PAGE TEXT:
=======
Mr. Thomas asked if any Commissioner had any questions for Ms. Thomas.

 

Mr. Edgerton stated that he would like to gain some understanding about Jan Sprinkle’s comment in the staff report, which says, I see no indication of an attempt to comply with the submittal requirements with Section 8.5. Staff mentioned that in the presentation.  He stated that he was struggling with how that decision was made for them to go ahead with the review if the submittal has been judged to be incomplete.  In addition to the need to understand that question, he would like to know how this would affect the 90 day deadline imposed upon us as a municipality to either deny or to act on a plan.  He stated that he would like to be enlightened on those two issues.

 

Ms. Thomas stated that in zoning’s view, the application is not complete until the area proposed for rezoning has been completely surveyed.  It has not been done yet because they don’t have that survey. 

 

Mr. Edgerton asked if that was part of the zoning ordinance and wouldn’t that apply to any review.

 

Ms. Thomas stated that it is, and all that she could say is that she thought that because it was a Neighborhood Model district and kind of a new process that there may have been some confusion on that issue.

 

Mr. Edgerton asked what this does to the 90 day requirement.

 

Ms. Thomas stated that the clock would not start yet because the application was incomplete.

 

Mr. Edgerton stated that he would like to have some assurance on that.

 

Ms. Thomas referred the question to Mr. Kamptner.

 

Mr. Kamptner stated that there would have to be a complete application for the 90 day period to start.

 

Mr. Rieley stated that in as much as they don’t have a valid and complete application before them and this is listed as a public hearing and they are having a public hearing on an item that does not have a complete application that he wondered what position that puts them in relative to having met the public hearing requirements sometime in the future. He pointed out that they talked about going back and conducting additional work sessions due to the changes.  He asked if they would have met the requirements for the public hearing if it was essentially a different project. 

 

Mr. Kamptner stated that the Commission is going to need another public hearing anyway due to the 3-acre parcel.  This particular parcel and the problems that it is creating were discovered after all of the written notifications had gone out. Therefore, this one will have two public hearings at least.

 

Mr. Thomas asked if there were any more questions. 

 

Mr. Rieley stated that when staff was discussing access along Free State Road to undeveloped parcels, he was trying to make the connection to the property that Mr. Brown is representing that they received a fax.  There is apparently a bill of complaint that the County has filed relative to that. He asked if that issue would be resolved by this easement or is that a separate issue.
=======
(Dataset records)
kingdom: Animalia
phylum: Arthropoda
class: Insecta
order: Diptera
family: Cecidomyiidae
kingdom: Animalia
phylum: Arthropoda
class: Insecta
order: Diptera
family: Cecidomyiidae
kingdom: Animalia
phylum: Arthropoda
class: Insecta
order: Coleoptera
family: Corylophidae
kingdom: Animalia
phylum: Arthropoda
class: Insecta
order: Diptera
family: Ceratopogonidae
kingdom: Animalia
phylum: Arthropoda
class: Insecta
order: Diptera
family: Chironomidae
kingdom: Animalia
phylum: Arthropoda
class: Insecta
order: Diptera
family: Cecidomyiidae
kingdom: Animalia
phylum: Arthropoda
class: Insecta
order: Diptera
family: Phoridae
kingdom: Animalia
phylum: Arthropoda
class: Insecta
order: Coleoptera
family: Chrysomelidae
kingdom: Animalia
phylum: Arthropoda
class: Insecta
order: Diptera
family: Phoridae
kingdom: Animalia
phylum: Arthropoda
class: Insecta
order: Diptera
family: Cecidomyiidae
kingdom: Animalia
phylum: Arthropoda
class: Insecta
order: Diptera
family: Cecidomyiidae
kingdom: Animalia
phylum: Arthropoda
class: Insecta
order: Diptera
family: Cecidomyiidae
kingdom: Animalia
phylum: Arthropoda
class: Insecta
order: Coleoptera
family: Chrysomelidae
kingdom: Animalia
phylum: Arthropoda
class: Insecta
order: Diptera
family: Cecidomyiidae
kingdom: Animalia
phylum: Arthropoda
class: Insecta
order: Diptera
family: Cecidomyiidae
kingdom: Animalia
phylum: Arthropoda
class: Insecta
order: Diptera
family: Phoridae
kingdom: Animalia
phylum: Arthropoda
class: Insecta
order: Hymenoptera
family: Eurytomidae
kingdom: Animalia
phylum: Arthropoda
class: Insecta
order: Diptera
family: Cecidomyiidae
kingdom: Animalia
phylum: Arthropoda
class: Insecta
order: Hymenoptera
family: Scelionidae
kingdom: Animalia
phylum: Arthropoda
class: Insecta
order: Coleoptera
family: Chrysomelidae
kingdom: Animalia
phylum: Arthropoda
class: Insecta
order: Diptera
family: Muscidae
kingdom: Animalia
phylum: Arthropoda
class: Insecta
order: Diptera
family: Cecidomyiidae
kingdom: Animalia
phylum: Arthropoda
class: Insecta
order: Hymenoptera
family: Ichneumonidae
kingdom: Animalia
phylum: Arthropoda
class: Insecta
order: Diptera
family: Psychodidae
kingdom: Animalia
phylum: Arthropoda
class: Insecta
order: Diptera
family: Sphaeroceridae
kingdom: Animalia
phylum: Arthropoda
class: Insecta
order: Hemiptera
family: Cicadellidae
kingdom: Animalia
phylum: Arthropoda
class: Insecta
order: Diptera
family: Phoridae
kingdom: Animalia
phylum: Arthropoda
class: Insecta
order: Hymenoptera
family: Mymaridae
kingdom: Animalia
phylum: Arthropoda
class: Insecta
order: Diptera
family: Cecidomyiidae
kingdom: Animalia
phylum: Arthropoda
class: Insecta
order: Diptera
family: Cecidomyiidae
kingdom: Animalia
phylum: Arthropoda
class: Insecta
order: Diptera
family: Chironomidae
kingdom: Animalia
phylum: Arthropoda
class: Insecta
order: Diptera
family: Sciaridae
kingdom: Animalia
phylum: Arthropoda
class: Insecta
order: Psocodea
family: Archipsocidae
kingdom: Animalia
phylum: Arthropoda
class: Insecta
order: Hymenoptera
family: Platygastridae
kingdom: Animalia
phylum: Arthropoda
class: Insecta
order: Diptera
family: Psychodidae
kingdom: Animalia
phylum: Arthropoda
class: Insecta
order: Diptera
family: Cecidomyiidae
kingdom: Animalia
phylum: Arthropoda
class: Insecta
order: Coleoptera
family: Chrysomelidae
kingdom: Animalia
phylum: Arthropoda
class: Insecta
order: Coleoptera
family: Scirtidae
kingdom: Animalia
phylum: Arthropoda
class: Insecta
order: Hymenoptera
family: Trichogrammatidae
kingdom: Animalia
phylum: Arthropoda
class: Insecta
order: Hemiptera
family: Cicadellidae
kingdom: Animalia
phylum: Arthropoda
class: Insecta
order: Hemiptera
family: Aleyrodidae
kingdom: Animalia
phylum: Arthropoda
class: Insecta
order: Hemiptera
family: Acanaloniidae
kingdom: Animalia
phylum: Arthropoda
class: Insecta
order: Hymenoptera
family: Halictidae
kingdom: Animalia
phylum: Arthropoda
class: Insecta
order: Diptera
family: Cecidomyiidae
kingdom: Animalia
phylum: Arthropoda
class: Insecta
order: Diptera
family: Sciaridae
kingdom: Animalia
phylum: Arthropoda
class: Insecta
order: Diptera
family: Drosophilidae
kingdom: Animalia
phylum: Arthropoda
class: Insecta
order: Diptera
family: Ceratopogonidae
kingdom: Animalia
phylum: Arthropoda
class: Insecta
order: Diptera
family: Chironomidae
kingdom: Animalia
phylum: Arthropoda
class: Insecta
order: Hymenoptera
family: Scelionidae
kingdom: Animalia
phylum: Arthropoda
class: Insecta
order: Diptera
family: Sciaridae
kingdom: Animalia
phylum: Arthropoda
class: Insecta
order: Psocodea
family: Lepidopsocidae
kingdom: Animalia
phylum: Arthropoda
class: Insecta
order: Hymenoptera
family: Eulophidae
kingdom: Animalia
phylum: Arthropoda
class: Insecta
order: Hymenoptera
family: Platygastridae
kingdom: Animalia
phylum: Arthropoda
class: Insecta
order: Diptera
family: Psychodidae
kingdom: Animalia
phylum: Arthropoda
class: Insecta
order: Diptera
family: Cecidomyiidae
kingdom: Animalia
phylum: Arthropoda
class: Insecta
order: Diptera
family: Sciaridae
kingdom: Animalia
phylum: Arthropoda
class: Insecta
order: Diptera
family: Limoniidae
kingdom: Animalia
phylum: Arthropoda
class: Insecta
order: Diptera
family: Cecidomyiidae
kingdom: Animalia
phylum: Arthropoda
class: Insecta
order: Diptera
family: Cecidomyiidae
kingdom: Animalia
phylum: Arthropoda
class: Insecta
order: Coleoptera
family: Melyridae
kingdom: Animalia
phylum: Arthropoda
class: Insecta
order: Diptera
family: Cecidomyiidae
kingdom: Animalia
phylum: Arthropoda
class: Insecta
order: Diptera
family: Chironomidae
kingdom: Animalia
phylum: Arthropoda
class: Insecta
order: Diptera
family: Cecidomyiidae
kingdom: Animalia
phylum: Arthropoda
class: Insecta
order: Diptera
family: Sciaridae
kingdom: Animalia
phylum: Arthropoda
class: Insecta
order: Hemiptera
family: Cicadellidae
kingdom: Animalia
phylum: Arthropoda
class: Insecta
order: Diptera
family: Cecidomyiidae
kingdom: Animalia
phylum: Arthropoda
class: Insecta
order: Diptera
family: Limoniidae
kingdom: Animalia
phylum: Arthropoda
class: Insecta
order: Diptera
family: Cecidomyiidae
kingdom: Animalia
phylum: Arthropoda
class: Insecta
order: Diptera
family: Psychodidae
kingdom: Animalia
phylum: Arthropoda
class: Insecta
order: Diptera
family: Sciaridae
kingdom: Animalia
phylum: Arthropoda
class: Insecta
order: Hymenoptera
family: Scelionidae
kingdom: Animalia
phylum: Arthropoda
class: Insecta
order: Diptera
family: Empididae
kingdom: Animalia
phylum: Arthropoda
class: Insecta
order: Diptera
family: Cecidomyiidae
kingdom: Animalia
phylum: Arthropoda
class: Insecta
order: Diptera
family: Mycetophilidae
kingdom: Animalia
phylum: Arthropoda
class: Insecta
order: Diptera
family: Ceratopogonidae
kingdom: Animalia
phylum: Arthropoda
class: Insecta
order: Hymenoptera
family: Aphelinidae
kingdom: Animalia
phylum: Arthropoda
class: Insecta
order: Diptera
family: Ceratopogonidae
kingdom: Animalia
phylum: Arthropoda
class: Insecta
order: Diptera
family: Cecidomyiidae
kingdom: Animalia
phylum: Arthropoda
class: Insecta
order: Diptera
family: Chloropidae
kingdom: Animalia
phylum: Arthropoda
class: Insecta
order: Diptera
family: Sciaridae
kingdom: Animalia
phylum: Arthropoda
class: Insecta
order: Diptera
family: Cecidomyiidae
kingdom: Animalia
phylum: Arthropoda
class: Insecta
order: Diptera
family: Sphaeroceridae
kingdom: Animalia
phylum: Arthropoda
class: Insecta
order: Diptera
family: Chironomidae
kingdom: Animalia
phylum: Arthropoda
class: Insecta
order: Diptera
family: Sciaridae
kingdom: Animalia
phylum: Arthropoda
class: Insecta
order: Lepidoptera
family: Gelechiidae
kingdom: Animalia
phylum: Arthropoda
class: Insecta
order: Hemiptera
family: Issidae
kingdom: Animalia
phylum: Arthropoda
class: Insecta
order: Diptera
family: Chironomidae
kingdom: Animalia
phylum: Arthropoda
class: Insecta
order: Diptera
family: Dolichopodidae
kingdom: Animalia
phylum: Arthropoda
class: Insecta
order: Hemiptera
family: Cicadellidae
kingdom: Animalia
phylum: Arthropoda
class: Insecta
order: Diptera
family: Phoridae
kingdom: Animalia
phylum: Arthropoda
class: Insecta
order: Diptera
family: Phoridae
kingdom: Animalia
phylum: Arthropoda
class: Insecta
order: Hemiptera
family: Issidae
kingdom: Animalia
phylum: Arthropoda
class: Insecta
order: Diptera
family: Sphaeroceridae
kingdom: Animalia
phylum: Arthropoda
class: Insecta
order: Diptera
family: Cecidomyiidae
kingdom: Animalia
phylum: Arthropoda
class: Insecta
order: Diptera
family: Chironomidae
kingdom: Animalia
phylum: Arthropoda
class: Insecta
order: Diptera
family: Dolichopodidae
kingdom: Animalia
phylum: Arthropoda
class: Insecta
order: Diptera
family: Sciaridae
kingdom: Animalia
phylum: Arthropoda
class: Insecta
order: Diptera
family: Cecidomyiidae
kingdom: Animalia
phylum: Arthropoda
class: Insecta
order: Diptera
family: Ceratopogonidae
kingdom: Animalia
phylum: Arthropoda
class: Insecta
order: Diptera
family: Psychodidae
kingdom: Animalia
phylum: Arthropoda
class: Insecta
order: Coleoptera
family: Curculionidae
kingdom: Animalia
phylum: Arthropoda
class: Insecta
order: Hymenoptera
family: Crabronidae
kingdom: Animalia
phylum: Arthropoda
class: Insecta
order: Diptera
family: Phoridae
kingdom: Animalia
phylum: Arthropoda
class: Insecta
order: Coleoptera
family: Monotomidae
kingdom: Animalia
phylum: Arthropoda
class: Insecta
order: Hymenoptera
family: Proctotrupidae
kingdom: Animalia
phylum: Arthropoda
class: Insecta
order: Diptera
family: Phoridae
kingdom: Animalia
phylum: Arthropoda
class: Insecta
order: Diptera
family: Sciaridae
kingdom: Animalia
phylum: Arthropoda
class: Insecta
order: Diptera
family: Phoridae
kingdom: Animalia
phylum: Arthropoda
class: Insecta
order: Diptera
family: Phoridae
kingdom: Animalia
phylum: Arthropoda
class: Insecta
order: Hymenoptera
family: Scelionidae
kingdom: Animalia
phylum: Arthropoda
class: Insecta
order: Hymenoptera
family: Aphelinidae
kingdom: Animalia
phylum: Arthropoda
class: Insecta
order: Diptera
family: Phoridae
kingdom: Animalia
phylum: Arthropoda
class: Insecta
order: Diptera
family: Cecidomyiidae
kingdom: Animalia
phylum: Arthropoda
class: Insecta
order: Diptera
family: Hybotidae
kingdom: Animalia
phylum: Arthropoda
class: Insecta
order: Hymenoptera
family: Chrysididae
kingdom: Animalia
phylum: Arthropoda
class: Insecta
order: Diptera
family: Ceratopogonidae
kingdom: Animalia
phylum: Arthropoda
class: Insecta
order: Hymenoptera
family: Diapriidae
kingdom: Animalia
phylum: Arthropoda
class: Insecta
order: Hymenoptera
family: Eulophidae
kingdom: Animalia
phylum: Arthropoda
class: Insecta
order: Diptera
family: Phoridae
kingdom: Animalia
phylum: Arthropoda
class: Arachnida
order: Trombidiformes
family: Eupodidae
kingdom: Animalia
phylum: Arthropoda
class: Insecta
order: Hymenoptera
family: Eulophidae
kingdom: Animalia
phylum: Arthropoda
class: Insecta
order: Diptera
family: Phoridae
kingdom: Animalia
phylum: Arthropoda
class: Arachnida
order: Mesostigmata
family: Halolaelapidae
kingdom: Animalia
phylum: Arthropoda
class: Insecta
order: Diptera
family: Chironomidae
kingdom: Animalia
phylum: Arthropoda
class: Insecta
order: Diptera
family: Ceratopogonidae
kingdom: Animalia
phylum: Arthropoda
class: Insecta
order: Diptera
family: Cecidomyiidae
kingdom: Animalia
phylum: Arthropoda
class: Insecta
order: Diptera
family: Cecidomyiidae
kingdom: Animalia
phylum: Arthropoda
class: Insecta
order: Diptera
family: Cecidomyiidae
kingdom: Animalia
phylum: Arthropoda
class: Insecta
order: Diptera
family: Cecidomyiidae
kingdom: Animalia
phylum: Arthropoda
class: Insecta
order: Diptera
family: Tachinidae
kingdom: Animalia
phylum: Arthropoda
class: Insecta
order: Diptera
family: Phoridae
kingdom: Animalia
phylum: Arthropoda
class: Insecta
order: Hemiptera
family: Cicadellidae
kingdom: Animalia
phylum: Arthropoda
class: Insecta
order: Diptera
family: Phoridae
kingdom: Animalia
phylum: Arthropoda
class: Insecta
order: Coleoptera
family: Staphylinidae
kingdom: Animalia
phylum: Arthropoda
=======
COMPLETE THE FOLLOWING:
1. Name every person who is recorded as stating or asking something in the meeting minutes.
2. From the meeting minutes, output the passage starting with "Ms. Thomas stated that it" and going on through "assurance on that.".
3. Pick up the meeting minutes after their final sentence and continue them.

OUTPUTS IN ORDER:
1. Mr. Thomas, Mr. Edgerton, Ms. Thomas, Mr. Kamptner, Mr. Rieley

2.
Ms. Thomas stated that it is, and all that she could say is that she thought that because it was a Neighborhood Model district and kind of a new process that there may have been some confusion on that issue.

 

Mr. Edgerton asked what this does to the 90 day requirement.

 

Ms. Thomas stated that the clock would not start yet because the application was incomplete.

 

Mr. Edgerton stated that he would like to have some assurance on that.

3.
Ms. Thomas stated that was a different parcel.  There are actually at least four Brown parcels and the one that is the subject of the bill of complaint does not touch this Belvedere project.  But, there are three other Brown parcels located along Free State Road with the Belvedere parcel in between them.  She explained the location of the parcels on the map. The other parcels that are accessed by Free State Road don’t really need it in the same way because one parcel has access from Dunlora and is actually part of Dunlora.  The other parcels have access from Belvedere and will have access to Loring Run.  One parcel will continue to have access from Free State Road.  But, the other parcel will depend upon being able to cross this parcel 161, which was the disputed parcel.  Historically, it had access from Free State, which was complicated by the Rivercrest rezoning. 

 

Ms. Joseph pointed out that the plans show some grading and proposed vegetation located off site. It looks like the applicant is proposing grading on the Brown’s property, which includes putting in a road.

 

Ms. Thomas stated that staff would need to know that they have some kind of agreement to allow that.  That has been a concern of engineering and they continue to talk about that route and review of the project.  Staff has been provided with a plat that shows a 60 foot easement across this area, which she thought was all on Fairview that must have gone with other property that they owned back there.  But, she noted that has continued to be a concern of engineering.  They have continued to talk with the applicant about it.

 

Ms. Joseph stated that she did not see how they could access the rest of the site unless they have an agreement with those property owners to do grading and plantings to build a road on the back. 

 

Mr. Rieley asked staff to point out the parcel of the mixed ownership.

 

Ms. Thomas pointed out the approximate location of the disputed parcel. She stated that it would be awkward to develop around the parcel because it was pretty embedded in the proposed development.     

 

There being no further questions for staff, Mr. Thomas opened the public hearing and invited the applicant to address the Commission.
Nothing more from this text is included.